Top of DOCUMENT SECTION

All of the figures are clear. However, not all of the charts are made clear on their own. some of the charts use an unlabeled log scale that is described in the captions of the figure.
Clarity
Is the paper well written?
This paper is well written.
Relevant Work
Mark relevant work for review
The following relevant work can be found in the Citations section of this article.
- F. N. Iandola, M. W. Moskewicz, K. Ashraf, S. Han, W. J. Dally, and K. Keutzer. Squeezenet: Alexnet-level accuracy with 50x fewer parameters and¡ 1mb model size. arXiv preprint arXiv:1602.07360, 2016.
- J. Jin, A. Dundar, and E. Culurciello. Flattened convolutional neural networks for feed forward acceleration. arXiv preprint arXiv:1412.5474, 2014.
- M. Rastegari, V. Ordonez, J. Redmon, and A. Farhadi. Xnornet: Imagenet classification using binary convolutional neural networks. arXiv preprint arXiv:1603.05279, 2016.
- M. Wang, B. Liu, and H. Foroosh. Factorized convolutional neural networks. arXiv preprint arXiv:1608.04337, 2016.
- J. Wu, C. Leng, Y. Wang, Q. Hu, and J. Cheng. Quantized convolutional neural networks for mobile devices. arXiv preprint arXiv:1512.06473, 2015.
- L. Sifre. Rigid-motion scattering for image classification. PhD thesis, Ph. D. thesis, 2014.
Methodology
What methodology did the author’s use to validate their contributions?

Bottom of DOCUMENT SECTION

→ **PROBLEM STATEMENT**
Repeat the part of the review excerpt that opens with the words containing "- J. Wu, C. Leng, Y." and closes with "validate their contributions?", changing "mobile devices" to "embedded hardware". The records below this review excerpt come from a separate source.

Top of STORED DATA

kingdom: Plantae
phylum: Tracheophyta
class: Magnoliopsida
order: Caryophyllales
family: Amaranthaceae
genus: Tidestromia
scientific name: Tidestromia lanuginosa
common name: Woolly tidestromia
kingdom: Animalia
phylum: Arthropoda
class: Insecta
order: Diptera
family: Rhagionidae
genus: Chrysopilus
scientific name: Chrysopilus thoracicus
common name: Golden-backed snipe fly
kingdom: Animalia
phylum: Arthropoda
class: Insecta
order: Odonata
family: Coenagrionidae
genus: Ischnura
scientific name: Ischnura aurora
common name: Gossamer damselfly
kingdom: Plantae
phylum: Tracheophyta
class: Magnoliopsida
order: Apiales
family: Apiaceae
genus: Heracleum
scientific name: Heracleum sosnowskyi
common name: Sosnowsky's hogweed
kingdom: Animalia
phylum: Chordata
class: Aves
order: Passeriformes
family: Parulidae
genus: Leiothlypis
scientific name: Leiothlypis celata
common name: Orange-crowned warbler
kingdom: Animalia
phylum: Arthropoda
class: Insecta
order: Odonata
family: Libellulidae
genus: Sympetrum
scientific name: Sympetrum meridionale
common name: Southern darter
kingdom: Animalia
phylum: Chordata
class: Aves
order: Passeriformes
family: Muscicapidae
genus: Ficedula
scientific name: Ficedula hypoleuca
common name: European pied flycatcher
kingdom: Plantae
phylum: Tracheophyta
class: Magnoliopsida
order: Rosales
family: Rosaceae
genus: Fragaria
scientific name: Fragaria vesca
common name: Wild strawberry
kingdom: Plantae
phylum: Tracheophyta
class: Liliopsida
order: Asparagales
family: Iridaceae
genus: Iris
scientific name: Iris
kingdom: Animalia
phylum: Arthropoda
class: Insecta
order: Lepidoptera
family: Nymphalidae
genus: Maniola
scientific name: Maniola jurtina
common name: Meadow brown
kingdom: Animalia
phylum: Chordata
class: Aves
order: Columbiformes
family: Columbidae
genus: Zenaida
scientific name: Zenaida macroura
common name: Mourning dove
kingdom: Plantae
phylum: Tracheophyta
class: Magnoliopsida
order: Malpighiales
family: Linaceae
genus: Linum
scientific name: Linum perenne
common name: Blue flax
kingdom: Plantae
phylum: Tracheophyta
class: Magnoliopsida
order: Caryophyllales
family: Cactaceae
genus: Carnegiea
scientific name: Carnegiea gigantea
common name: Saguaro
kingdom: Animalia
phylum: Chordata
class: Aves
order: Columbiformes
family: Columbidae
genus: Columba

Bottom of STORED DATA

→ **FINISHED TASK**
- J. Wu, C. Leng, Y. Wang, Q. Hu, and J. Cheng. Quantized convolutional neural networks for embedded hardware. arXiv preprint arXiv:1512.06473, 2015.
- L. Sifre. Rigid-motion scattering for image classification. PhD thesis, Ph. D. thesis, 2014.
Methodology
What methodology did the author’s use to validate their contributions?